START Supplied data
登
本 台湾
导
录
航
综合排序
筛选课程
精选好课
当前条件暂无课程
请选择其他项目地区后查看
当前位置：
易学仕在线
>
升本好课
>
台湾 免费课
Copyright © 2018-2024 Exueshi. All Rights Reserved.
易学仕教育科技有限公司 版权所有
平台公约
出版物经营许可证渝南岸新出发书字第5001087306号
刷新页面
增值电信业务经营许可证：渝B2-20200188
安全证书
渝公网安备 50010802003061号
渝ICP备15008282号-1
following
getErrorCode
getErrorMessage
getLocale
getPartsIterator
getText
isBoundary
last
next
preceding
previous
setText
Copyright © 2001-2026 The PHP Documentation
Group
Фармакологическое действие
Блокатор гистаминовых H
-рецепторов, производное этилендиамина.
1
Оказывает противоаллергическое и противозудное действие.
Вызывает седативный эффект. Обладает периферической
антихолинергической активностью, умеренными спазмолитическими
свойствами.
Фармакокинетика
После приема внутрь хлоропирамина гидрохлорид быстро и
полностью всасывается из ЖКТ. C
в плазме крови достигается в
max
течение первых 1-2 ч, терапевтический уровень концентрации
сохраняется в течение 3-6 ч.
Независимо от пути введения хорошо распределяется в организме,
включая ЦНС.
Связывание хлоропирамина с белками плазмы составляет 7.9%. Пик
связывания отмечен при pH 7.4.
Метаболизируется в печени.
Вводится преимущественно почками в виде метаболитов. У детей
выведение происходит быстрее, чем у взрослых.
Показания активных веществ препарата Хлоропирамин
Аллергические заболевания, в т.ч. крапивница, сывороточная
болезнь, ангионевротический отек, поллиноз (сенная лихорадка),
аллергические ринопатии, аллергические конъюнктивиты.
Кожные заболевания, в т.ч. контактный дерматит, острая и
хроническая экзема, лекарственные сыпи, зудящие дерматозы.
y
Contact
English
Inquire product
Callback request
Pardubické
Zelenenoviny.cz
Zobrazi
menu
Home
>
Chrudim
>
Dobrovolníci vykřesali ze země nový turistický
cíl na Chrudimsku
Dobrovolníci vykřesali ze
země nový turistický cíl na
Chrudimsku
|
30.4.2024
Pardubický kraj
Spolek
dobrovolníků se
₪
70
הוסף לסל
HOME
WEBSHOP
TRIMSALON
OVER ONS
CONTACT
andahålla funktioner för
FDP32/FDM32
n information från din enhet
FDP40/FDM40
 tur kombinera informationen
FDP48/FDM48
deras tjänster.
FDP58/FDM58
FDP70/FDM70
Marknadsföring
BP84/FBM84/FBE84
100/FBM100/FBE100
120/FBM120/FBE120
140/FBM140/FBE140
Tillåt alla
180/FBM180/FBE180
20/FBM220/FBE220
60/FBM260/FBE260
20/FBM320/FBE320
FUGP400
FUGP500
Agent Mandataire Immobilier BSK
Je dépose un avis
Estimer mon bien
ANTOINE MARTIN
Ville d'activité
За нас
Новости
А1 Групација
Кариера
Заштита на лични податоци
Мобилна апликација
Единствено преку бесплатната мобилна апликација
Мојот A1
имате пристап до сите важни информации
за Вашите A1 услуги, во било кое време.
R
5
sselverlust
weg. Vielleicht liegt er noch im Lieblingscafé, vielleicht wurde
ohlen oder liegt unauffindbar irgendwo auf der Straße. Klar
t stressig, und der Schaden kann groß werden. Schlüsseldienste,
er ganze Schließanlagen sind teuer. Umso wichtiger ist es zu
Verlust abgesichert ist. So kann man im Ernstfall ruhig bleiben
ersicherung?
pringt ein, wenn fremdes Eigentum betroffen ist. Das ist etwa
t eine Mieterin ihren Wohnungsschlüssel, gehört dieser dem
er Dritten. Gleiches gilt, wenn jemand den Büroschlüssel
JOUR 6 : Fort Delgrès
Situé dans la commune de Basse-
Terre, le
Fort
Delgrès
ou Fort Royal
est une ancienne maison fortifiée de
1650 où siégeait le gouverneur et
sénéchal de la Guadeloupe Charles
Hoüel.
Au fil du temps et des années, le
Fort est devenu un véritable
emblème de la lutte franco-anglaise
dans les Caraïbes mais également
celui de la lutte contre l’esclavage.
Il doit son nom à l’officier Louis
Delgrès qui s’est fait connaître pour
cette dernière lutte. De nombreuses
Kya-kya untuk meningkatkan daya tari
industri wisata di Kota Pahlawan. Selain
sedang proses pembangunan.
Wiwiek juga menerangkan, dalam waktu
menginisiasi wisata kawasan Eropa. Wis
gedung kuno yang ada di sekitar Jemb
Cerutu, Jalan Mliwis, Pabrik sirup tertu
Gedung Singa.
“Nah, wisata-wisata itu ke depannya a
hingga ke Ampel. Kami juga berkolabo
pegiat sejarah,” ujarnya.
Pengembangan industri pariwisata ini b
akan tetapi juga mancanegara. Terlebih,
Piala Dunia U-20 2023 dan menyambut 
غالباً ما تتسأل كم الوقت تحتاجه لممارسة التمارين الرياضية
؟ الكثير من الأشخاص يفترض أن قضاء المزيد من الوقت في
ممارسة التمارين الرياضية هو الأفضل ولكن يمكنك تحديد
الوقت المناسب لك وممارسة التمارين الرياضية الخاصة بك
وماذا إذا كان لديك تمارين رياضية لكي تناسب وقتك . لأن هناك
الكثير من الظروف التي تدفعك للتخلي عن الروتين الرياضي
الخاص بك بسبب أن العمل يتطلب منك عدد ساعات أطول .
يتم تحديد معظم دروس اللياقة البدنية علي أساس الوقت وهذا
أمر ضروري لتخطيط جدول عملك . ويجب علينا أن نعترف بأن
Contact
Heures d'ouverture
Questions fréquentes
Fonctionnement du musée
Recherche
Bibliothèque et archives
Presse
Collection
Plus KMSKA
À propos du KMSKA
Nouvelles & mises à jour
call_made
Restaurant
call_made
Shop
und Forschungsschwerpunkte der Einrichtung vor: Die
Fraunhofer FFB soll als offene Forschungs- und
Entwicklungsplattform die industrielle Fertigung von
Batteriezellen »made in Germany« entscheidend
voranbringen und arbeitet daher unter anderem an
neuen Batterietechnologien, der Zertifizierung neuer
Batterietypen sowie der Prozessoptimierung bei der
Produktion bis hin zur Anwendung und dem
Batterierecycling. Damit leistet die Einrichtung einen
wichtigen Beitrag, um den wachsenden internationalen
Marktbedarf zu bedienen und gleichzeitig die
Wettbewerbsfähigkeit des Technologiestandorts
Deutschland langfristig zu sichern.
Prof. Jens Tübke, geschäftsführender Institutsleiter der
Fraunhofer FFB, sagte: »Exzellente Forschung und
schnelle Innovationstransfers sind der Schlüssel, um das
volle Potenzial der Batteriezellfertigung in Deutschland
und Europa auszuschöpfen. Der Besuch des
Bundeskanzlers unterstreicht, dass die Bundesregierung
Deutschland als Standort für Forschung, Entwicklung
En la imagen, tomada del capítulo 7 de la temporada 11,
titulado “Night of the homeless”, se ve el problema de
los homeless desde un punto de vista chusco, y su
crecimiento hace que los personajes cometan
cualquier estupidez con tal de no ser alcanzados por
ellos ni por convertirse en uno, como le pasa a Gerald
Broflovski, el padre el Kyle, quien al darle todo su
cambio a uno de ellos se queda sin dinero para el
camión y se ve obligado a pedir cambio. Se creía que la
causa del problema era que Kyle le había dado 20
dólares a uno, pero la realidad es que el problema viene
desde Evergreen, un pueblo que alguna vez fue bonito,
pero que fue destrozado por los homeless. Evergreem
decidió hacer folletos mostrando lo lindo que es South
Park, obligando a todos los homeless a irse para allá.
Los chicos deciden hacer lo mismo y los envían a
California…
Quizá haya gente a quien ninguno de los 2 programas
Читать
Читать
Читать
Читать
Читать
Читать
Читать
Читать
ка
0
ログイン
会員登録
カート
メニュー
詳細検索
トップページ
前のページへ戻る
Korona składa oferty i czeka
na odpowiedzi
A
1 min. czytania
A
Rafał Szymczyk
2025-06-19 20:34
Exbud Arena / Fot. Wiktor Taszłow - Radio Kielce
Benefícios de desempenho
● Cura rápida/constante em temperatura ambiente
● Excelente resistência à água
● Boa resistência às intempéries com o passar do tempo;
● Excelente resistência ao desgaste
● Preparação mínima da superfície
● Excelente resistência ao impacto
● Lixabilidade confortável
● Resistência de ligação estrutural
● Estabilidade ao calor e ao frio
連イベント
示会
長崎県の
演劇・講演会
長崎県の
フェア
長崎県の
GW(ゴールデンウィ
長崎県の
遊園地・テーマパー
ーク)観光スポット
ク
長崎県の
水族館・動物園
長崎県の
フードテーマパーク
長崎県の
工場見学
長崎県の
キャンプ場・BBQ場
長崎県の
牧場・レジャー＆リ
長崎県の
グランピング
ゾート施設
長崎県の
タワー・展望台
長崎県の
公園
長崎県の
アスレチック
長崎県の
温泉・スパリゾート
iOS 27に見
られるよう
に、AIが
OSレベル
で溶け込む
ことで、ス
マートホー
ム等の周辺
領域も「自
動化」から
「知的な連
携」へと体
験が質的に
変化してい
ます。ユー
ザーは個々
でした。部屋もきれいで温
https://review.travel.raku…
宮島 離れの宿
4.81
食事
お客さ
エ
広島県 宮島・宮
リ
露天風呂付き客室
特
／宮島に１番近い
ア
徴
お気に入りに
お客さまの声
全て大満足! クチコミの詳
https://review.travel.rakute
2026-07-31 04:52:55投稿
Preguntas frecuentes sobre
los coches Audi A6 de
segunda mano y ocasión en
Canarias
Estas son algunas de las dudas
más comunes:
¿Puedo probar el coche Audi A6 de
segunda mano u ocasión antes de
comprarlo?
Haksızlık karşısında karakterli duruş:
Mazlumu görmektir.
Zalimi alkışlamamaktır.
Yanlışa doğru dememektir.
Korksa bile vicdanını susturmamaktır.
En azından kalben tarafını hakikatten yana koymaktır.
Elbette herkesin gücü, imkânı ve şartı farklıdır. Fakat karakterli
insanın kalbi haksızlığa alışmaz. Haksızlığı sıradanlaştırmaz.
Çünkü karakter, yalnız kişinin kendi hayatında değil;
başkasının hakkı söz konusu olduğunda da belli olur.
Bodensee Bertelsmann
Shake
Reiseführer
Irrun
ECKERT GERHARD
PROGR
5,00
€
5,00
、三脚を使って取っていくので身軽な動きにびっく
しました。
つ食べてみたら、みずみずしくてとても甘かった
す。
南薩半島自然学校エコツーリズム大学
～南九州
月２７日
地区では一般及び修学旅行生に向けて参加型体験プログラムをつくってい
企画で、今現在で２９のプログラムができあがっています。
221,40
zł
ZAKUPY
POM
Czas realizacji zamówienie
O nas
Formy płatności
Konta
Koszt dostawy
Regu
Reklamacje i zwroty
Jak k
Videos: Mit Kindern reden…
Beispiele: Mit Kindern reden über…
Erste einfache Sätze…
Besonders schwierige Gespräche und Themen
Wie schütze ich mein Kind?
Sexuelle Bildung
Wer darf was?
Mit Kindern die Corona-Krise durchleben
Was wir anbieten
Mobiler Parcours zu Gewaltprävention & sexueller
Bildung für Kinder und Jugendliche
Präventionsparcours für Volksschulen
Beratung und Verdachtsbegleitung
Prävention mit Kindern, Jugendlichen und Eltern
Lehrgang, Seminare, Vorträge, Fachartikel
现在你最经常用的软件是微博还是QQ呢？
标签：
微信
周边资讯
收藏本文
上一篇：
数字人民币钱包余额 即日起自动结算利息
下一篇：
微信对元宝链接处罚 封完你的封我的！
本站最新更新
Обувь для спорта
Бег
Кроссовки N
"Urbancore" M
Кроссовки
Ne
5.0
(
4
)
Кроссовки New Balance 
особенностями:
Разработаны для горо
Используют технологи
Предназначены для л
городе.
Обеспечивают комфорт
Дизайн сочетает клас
END Supplied data
- **Task requirements**:
Copy each line above holding "Excelente".

- **Answer space**:
● Excelente resistência à água
● Excelente resistência ao desgaste
● Excelente resistência ao impacto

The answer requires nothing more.